Первый кризис наступил приблизительно через месяц после поселения Потлетов у нас. Между нами двумя произошла ссора из-за какой-то сломанной игрушки, от перебранки мы перешли к кулачкам и, наконец, дело дошло до столь желанной Андре драки. Правда, дрался он осторожно, но тем большую обиду я почувствовал, когда оказался под ним. Оставалось только прибегнуть к военной хитрости: я стал неистово вопить, а затем прикинулся мертвым. Бедный Андре при виде этого так испугался, что побежал, крича во всю глотку: «Шура умер, я убил Шуру!»
Ну и вышла же из этого история! До этого случая мадам Потлет держала себя в отношении сына приличным образом и лишь иногда за обедом, скорчив презлую физиономию, она подымала над ним руку, грозя, что наградит его подзатыльником, а тут, вслед за криками Андре, я услыхал совершенно странный визг, а когда я, оживший покойник, подбежал к двери Красной комнаты, то увидал и совершенно возмутительное зрелище! Мамаша колотила сына кулаками куда попало, а затем, схватив Андре за волосы, стала его бить головой об стену. Этого я не в силах был вынести; я бросился на мадам Потлет, стал тузить ее изо всех сил, а когда она схватила меня за шиворот, то даже укусил ее в противную пухлую руку… Чем кончилась эта схватка, я не помню, но когда вернулась мамочка, я ей рассказал все, что произошло, и выражение страдания обозначилось на ее добром лице еще отчетливее.
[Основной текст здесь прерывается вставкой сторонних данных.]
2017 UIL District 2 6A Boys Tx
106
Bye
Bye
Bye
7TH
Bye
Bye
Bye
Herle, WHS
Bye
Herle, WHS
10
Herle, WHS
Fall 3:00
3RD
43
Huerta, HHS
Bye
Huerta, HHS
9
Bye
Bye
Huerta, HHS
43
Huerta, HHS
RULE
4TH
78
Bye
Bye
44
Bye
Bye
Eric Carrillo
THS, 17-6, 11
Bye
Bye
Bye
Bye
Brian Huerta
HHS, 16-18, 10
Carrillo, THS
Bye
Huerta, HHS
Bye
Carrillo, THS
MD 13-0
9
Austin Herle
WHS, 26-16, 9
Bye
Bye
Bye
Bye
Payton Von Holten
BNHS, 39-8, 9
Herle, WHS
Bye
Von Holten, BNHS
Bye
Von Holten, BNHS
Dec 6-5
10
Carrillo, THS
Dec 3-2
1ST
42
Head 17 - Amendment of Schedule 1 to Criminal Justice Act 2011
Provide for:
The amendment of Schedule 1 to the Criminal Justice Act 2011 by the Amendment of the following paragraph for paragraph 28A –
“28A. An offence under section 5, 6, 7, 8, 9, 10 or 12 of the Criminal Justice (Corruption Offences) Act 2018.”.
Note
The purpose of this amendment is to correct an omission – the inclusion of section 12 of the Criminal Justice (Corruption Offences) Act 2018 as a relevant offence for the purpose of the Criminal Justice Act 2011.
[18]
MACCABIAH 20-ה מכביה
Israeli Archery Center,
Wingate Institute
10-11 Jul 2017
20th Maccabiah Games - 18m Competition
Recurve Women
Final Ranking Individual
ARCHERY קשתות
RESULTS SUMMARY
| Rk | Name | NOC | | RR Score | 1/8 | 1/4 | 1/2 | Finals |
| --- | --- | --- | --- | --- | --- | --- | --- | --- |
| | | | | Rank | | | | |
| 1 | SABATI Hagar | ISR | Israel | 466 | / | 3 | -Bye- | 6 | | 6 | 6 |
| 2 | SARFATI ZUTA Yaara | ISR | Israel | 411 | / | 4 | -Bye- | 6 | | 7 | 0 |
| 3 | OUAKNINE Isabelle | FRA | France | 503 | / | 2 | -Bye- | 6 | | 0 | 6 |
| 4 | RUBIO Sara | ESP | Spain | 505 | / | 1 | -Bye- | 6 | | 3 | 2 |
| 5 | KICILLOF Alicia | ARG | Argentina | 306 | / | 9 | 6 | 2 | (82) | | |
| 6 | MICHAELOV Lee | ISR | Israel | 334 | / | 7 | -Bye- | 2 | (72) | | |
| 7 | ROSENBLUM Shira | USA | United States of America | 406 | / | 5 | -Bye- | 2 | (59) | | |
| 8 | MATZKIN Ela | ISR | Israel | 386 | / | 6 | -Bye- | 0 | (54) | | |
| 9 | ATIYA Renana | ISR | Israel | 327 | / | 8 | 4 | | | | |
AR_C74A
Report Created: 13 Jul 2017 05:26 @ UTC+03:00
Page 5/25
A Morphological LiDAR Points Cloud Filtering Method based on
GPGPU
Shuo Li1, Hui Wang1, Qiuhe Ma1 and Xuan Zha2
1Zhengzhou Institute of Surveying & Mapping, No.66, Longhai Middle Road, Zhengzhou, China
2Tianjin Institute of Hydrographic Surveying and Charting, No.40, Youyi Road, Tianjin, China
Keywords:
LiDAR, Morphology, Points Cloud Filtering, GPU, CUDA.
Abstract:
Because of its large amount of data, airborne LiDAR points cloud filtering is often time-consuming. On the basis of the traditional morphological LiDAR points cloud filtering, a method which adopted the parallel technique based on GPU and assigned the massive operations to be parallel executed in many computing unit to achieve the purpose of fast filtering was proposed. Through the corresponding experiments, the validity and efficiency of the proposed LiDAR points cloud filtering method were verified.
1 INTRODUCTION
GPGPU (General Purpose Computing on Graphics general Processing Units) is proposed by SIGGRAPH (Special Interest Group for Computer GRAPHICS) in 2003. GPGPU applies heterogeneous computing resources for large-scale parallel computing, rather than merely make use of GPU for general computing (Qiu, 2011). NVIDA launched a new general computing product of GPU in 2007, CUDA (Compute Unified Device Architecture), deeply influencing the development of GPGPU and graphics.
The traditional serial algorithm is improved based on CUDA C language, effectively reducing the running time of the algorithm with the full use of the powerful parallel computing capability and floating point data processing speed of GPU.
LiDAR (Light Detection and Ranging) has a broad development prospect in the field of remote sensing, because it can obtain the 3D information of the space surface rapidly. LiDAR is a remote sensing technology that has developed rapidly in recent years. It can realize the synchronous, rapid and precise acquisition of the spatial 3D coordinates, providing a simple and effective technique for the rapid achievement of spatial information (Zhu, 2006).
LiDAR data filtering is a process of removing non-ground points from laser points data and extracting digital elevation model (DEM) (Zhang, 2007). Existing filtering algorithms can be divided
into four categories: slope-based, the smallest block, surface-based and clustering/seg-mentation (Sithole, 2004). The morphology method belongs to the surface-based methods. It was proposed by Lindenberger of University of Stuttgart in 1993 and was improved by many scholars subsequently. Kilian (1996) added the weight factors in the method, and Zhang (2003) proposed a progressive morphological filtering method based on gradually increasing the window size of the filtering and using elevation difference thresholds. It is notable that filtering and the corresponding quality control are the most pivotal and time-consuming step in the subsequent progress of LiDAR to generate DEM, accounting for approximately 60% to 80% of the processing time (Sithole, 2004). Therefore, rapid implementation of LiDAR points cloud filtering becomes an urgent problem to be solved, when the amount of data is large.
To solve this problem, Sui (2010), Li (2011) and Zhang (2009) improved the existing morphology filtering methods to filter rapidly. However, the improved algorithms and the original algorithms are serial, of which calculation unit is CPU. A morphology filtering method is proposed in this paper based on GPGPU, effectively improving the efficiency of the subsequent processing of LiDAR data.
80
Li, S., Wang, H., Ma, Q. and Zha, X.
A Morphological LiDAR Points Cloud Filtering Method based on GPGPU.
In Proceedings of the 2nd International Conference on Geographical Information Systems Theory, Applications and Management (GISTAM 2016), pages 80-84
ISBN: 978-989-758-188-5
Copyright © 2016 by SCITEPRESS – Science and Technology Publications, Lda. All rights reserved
С этого дня подобные расправы с Андре сделались явлением обыкновенным, но только для производства их мадам Потлет запиралась в своей комнате на ключ, и вопли Андре слышались оттуда приглушенными. Несколько раз вслед за такими сценами происходили между мамой и мадам Потлет объяснения, но напрасно мамочка просила строгую и вспыльчивую даму применять другие способы воспитательного воздействия, она не унималась, и уже редкий день стал проходить без того, чтобы не раздавались крики и тот ужасный стук головой об стену. Не понимаю, как выдержала черепная коробка Андре, не понимаю и того, как он после таких истязаний мог сразу начинать резвиться и играть.
Постепенно положение все более обострялось, а кроме того, мадам Потлет как учительница не оказалась на высоте. Она не обладала никаким даром преподавания. Снова появился на сцену учебник Марго, но я уже не смеялся над его глупыми фразами, а она заставляла их заучивать наизусть; когда же я неточно их передавал (я был склонен по-своему их варьировать), то, не решаясь прибегать к пощечинам и к подзатыльникам, она все же делала мне незаслуженные строгие выговоры. Придиралась она и к моему произношению, требуя, чтобы я картавил или глотал «эры» на парижский манер, чтобы я соблюдал оттенки разных «е», между тем у нас в доме на все эти тонкости не обращали внимания и считали все же, что говорим мы все безукоризненно, «как французы». Правда, у старшей сестры папы, тети Жанетты, и у старшего брата, дяди Аулу, выговор был несколько иной, какой-то более шлифованный и деликатный, но это казалось просто их индивидуальной особенностью, а не какой-то их большей близостью к настоящему языку наших дедов.